Let ~A_i~ denote the ~i^\text{th}~ (modulo ~N~) point of our input polygon, and let ~X~ denote the point from Mirko's query.

If ~ccw(A_i, A_{i+1}, X) > 0~, we will write ~1~ on the ~i^\text{th}~ side of our polygon, otherwise we'll write ~0~. Now, we need to answer the question: "Is there a pair of opposite sides such that both of them have ~1~ written on them". Obviously, we cannot check what is written on each of the sides for every query because we would have an ~\mathcal O(NQ)~ algorithm. But, we can get a more efficient algorithm by making some observations.

Observation 1: If two sides have ~1~ written on them, then all sides between them (in one direction) also have ~1~ written on them.
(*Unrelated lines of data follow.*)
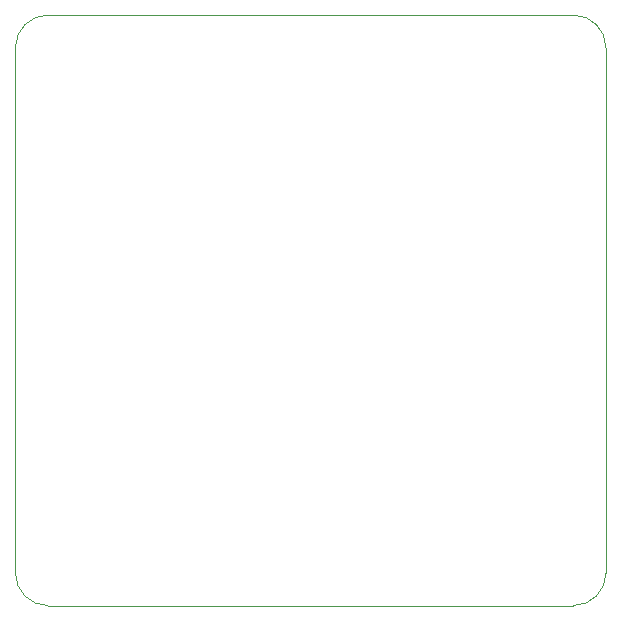
<source format=gbr>
%TF.GenerationSoftware,KiCad,Pcbnew,7.0.3*%
%TF.CreationDate,2023-08-28T19:15:28+05:00*%
%TF.ProjectId,MotorDriver3,4d6f746f-7244-4726-9976-6572332e6b69,rev?*%
%TF.SameCoordinates,Original*%
%TF.FileFunction,Profile,NP*%
%FSLAX46Y46*%
G04 Gerber Fmt 4.6, Leading zero omitted, Abs format (unit mm)*
G04 Created by KiCad (PCBNEW 7.0.3) date 2023-08-28 19:15:28*
%MOMM*%
%LPD*%
G01*
G04 APERTURE LIST*
%TA.AperFunction,Profile*%
%ADD10C,0.100000*%
%TD*%
G04 APERTURE END LIST*
D10*
X87000000Y-64750000D02*
X131500000Y-64750000D01*
X84250000Y-112000000D02*
X84250000Y-67500000D01*
X134250000Y-67500000D02*
G75*
G03*
X131500000Y-64750000I-2750000J0D01*
G01*
X134250000Y-112000000D02*
X134250000Y-67500000D01*
X87000000Y-64750000D02*
G75*
G03*
X84250000Y-67500000I0J-2750000D01*
G01*
X84250000Y-112000000D02*
G75*
G03*
X87000000Y-114750000I2750000J0D01*
G01*
X87000000Y-114750000D02*
X131500000Y-114750000D01*
X131500000Y-114750000D02*
G75*
G03*
X134250000Y-112000000I0J2750000D01*
G01*
M02*

</source>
We can intuitively see this by imagining that ~X~ is a light source and polygon sides are walls through which the light cannot pass. We can see that illuminated sides have ~0~ written on them. Since all zeroes form an interval on this cyclic array, we can deduce that all ones form an interval as well.
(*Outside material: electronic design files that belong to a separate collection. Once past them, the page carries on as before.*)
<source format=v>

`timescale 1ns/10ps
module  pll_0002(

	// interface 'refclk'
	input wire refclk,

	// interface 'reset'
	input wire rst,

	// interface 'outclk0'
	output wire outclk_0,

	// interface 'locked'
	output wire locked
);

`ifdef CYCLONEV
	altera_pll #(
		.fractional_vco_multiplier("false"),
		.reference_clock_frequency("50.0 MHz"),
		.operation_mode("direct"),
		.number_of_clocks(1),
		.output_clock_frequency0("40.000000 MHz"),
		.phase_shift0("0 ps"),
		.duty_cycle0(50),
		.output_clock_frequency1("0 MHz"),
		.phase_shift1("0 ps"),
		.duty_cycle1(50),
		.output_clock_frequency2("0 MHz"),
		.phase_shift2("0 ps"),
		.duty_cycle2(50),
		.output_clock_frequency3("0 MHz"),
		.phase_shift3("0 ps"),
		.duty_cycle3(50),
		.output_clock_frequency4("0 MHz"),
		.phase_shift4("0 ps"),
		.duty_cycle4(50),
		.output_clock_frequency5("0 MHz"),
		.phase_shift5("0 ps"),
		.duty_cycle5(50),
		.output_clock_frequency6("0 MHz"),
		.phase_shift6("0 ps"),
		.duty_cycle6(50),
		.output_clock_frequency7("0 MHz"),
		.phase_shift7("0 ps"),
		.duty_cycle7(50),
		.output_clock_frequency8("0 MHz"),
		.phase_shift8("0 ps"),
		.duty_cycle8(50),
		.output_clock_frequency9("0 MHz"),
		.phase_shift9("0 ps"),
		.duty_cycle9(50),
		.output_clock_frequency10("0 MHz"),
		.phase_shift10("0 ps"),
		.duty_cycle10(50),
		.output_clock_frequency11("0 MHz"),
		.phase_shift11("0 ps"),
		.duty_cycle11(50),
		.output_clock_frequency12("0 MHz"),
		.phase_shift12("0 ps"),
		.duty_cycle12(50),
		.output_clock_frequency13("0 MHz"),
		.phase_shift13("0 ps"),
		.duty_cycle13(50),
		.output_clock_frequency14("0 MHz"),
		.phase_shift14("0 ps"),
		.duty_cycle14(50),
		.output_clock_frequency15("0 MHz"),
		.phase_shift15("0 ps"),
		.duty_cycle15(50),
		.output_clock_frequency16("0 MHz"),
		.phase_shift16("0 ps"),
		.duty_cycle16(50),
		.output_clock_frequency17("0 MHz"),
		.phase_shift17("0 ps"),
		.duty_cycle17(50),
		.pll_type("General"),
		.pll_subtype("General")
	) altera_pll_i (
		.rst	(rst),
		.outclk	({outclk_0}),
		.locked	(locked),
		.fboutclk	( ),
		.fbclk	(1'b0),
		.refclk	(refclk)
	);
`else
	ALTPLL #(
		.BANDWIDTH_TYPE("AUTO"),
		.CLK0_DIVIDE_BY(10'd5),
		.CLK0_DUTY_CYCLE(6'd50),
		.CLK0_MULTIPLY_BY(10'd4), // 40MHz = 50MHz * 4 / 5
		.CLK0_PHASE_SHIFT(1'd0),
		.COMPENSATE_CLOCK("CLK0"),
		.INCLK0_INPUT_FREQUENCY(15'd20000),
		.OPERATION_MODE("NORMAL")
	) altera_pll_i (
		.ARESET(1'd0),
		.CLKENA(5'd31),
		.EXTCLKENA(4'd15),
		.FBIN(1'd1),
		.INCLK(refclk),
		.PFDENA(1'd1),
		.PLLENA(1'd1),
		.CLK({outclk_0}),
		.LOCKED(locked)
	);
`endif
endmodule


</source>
Observation 2: the answer is DA if and only if an interval of ones contains at least ~\frac N 2 + 1~ elements. This is obvious because in ~\frac N 2 + 1~ successive sides, there must be two of them which are opposite.
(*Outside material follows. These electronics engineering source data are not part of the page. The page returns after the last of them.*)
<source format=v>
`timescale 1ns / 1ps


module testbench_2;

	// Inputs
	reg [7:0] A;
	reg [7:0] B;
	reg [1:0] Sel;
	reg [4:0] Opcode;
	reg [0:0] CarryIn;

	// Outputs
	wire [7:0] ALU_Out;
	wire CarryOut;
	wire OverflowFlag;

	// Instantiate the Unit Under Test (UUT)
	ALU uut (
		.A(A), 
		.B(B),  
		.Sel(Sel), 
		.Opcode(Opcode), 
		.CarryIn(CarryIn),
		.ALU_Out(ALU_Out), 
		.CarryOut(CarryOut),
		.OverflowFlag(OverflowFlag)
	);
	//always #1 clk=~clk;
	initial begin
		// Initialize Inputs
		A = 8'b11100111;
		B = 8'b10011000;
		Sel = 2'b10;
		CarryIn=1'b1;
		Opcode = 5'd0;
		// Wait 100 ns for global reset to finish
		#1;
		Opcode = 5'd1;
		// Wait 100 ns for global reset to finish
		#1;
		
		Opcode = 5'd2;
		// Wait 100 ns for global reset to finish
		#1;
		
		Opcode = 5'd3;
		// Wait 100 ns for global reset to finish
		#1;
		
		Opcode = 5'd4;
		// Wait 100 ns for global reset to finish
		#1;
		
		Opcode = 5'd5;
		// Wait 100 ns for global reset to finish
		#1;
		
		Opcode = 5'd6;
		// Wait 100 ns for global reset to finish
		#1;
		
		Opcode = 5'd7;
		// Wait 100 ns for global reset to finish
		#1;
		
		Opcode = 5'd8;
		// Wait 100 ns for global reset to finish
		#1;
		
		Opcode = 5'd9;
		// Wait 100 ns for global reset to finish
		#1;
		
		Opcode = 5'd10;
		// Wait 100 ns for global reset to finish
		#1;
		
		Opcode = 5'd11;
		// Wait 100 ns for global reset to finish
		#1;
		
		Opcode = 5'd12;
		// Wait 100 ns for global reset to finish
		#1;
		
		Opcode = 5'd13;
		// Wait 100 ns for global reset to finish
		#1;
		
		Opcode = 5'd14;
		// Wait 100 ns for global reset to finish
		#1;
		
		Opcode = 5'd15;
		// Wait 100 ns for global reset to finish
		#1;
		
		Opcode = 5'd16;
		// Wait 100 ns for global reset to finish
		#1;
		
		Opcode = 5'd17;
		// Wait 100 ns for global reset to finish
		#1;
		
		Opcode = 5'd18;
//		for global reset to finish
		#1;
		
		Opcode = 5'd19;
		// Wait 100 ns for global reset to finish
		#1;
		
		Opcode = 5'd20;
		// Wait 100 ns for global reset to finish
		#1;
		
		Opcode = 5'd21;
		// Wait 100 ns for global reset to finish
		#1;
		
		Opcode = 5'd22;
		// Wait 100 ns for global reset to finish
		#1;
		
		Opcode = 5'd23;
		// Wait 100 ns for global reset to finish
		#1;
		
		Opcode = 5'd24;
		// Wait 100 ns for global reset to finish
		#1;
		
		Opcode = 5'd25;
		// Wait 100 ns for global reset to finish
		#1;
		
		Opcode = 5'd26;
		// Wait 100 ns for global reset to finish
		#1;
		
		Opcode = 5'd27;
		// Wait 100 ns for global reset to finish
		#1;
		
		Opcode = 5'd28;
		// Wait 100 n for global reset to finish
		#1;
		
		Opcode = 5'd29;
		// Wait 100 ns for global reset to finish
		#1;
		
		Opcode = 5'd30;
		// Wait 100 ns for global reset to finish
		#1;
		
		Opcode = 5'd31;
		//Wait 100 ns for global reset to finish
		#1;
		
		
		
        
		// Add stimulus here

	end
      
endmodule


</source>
Now, let's consider an arbitrary side and its opposite side and observe what values are written on them. If both of them have ~1~ written on them, we can immediately output DA. If both of them have ~0~ written on them, we can immediately output NE. If one of them has ~1~ written on it and another one has ~0~ written on it, we can cut the array into two parts, each of which starts with one of the sides we have checked. One part has the form ~111 \dots 000~, and the other one has the form ~000 \dots 111~. In one of them, we want to find the last ~1~ and in the other one, we want to find the first ~1~. This can easily be done using binary search. Now we have found the endpoints of an interval of ones and can easily check if the condition from observation 2 holds.